Stored data entries:
┄┄┄┄┄┄

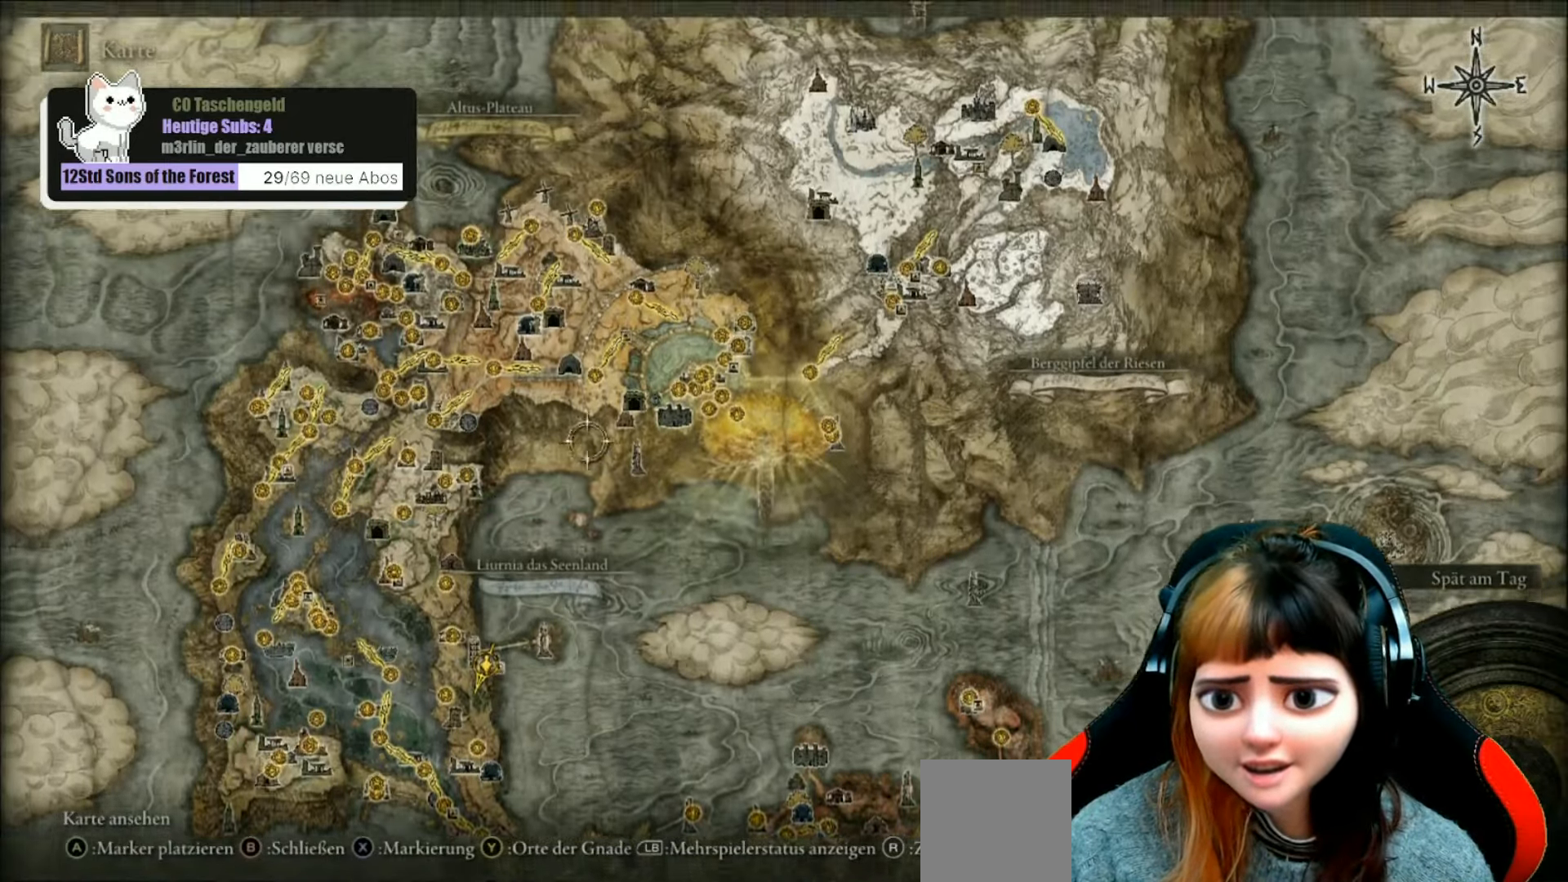
{"buttons": [], "left_stick": "up-right", "right_stick": "center", "events": []}
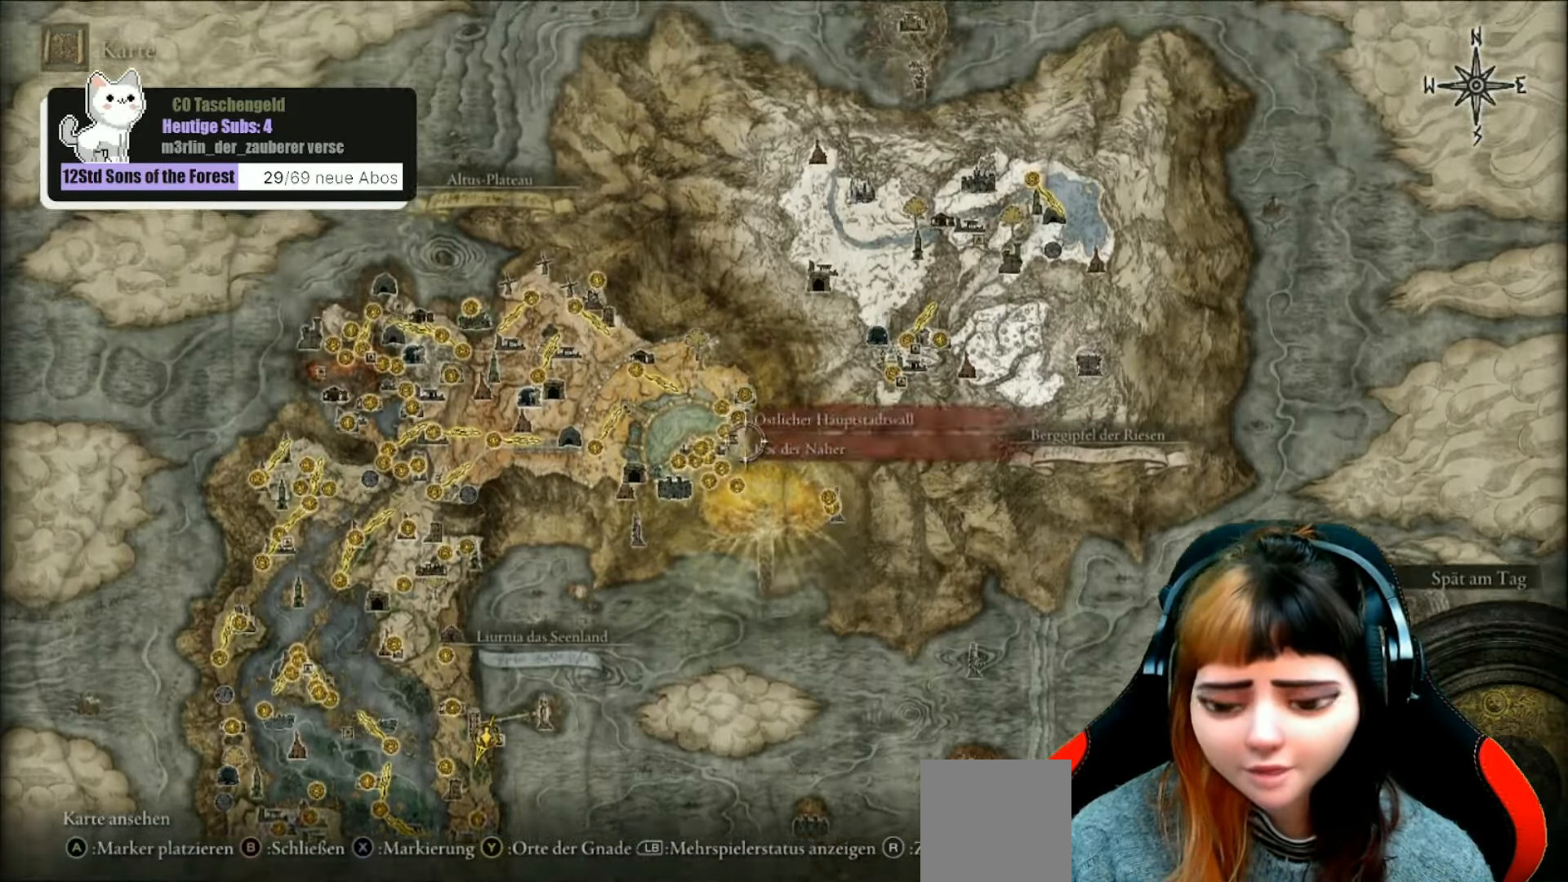
{"buttons": [], "left_stick": "center", "right_stick": "center", "events": [[133, "left_stick", "center"]]}
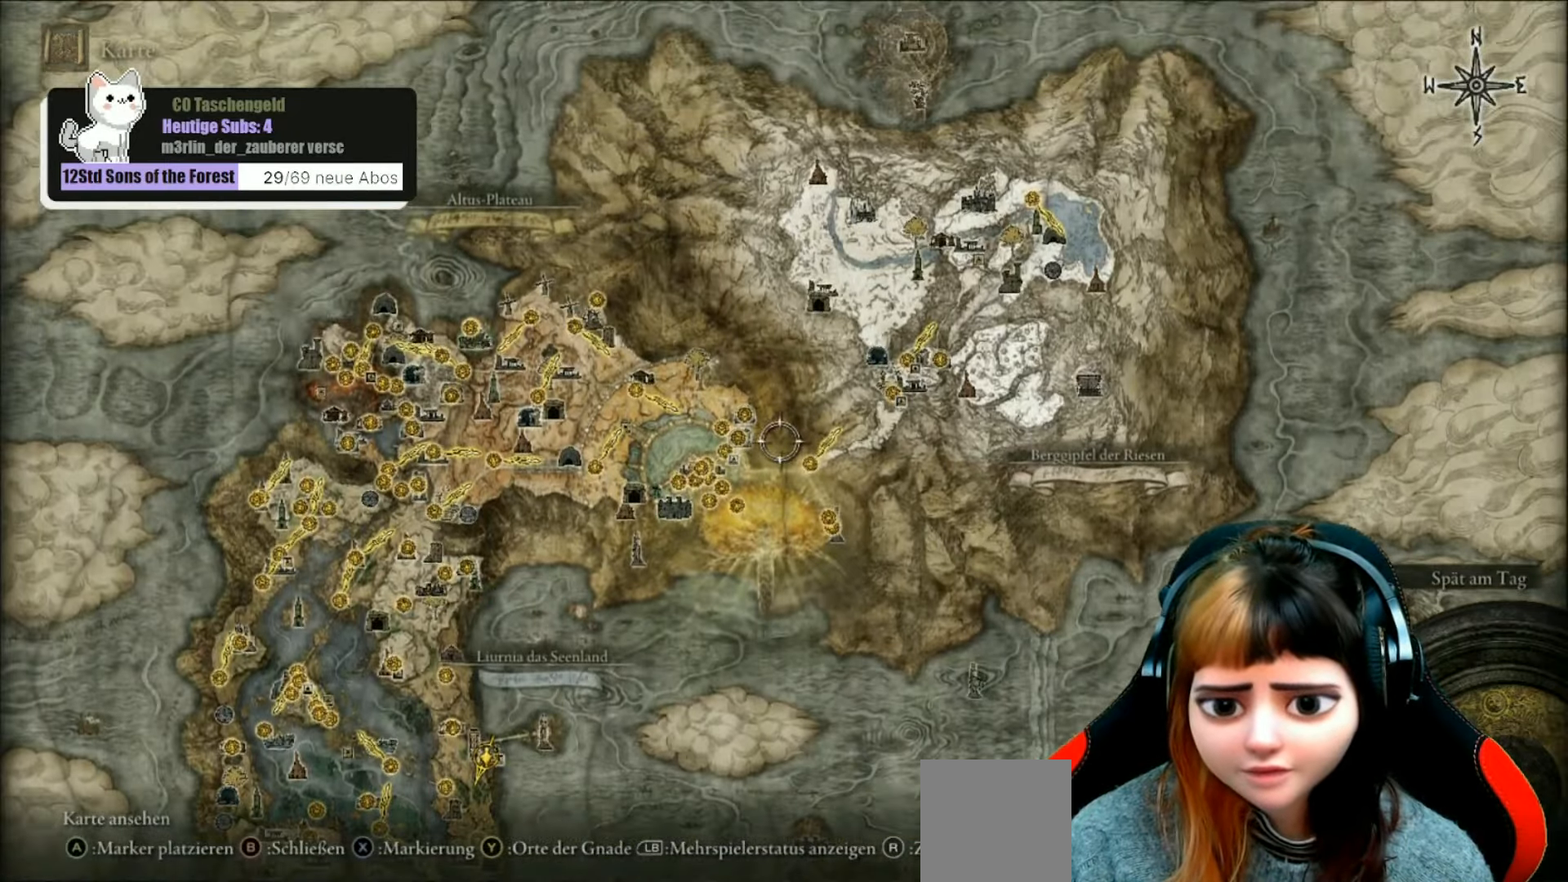
{"buttons": [], "left_stick": "center", "right_stick": "center", "events": []}
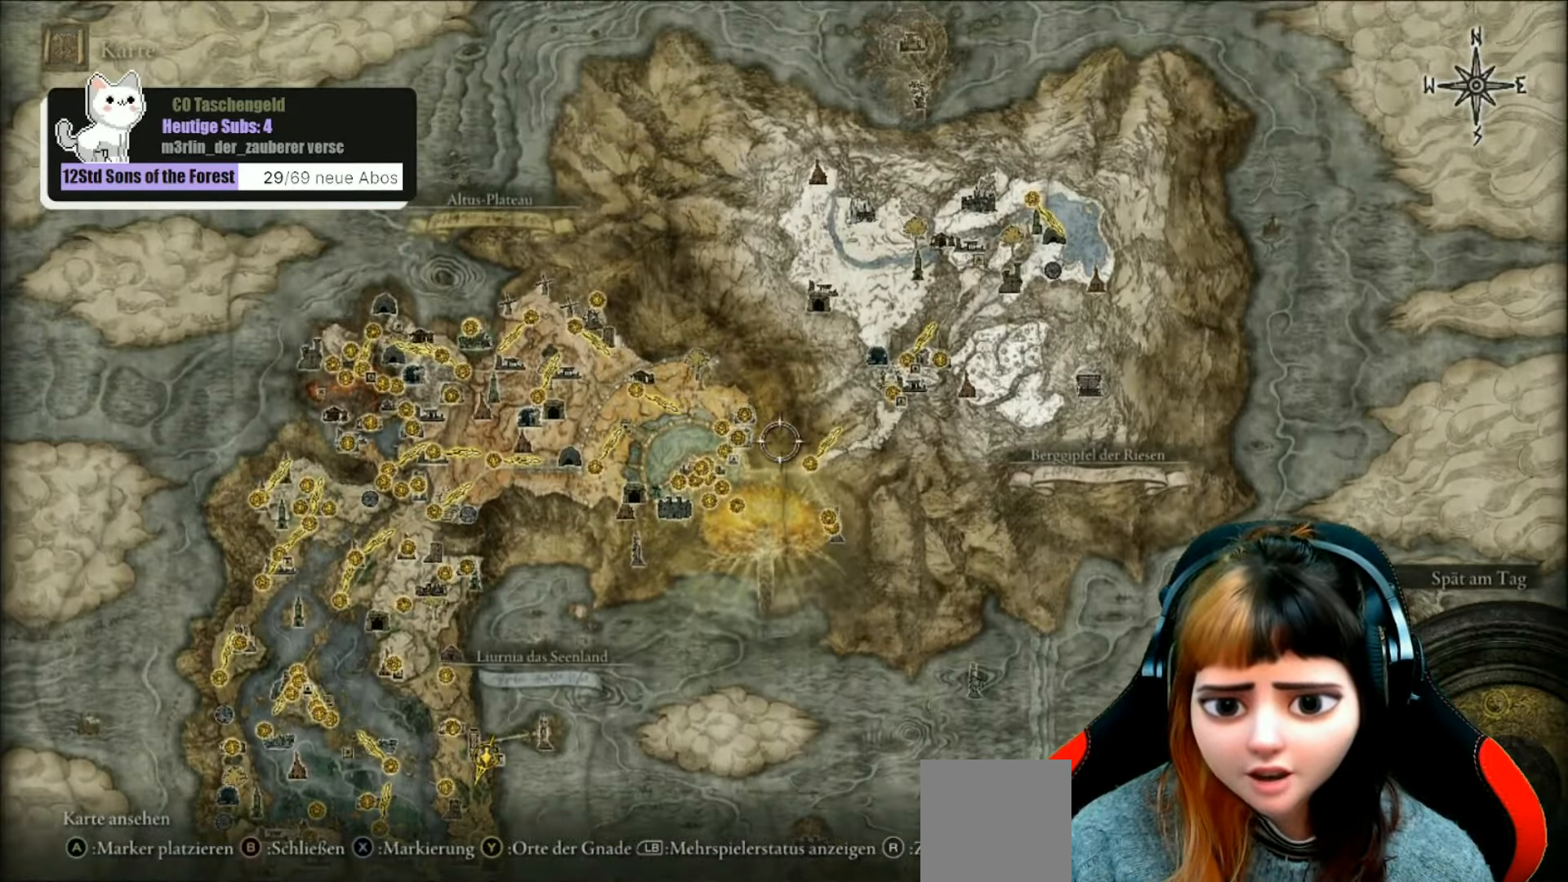
{"buttons": [], "left_stick": "center", "right_stick": "center", "events": []}
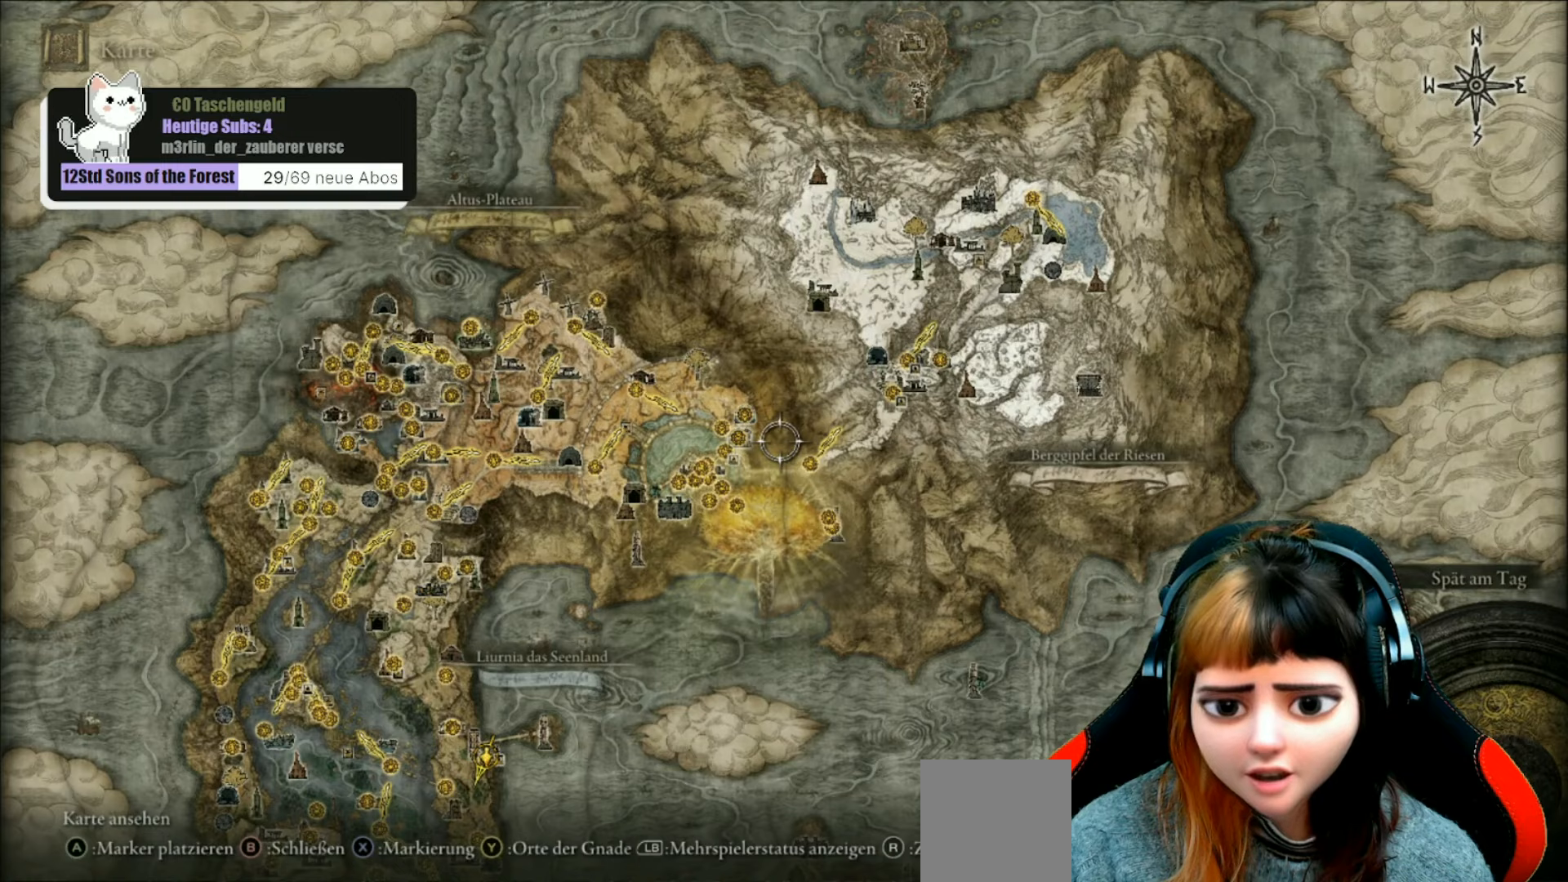
{"buttons": [], "left_stick": "left", "right_stick": "center", "events": [[267, "left_stick", "left"]]}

┄┄┄┄┄┄

Reproduce the entries above word for word. Pictures stay out.

{"buttons": [], "left_stick": "up-right", "right_stick": "center", "events": []}
{"buttons": [], "left_stick": "center", "right_stick": "center", "events": [[133, "left_stick", "center"]]}
{"buttons": [], "left_stick": "center", "right_stick": "center", "events": []}
{"buttons": [], "left_stick": "center", "right_stick": "center", "events": []}
{"buttons": [], "left_stick": "left", "right_stick": "center", "events": [[267, "left_stick", "left"]]}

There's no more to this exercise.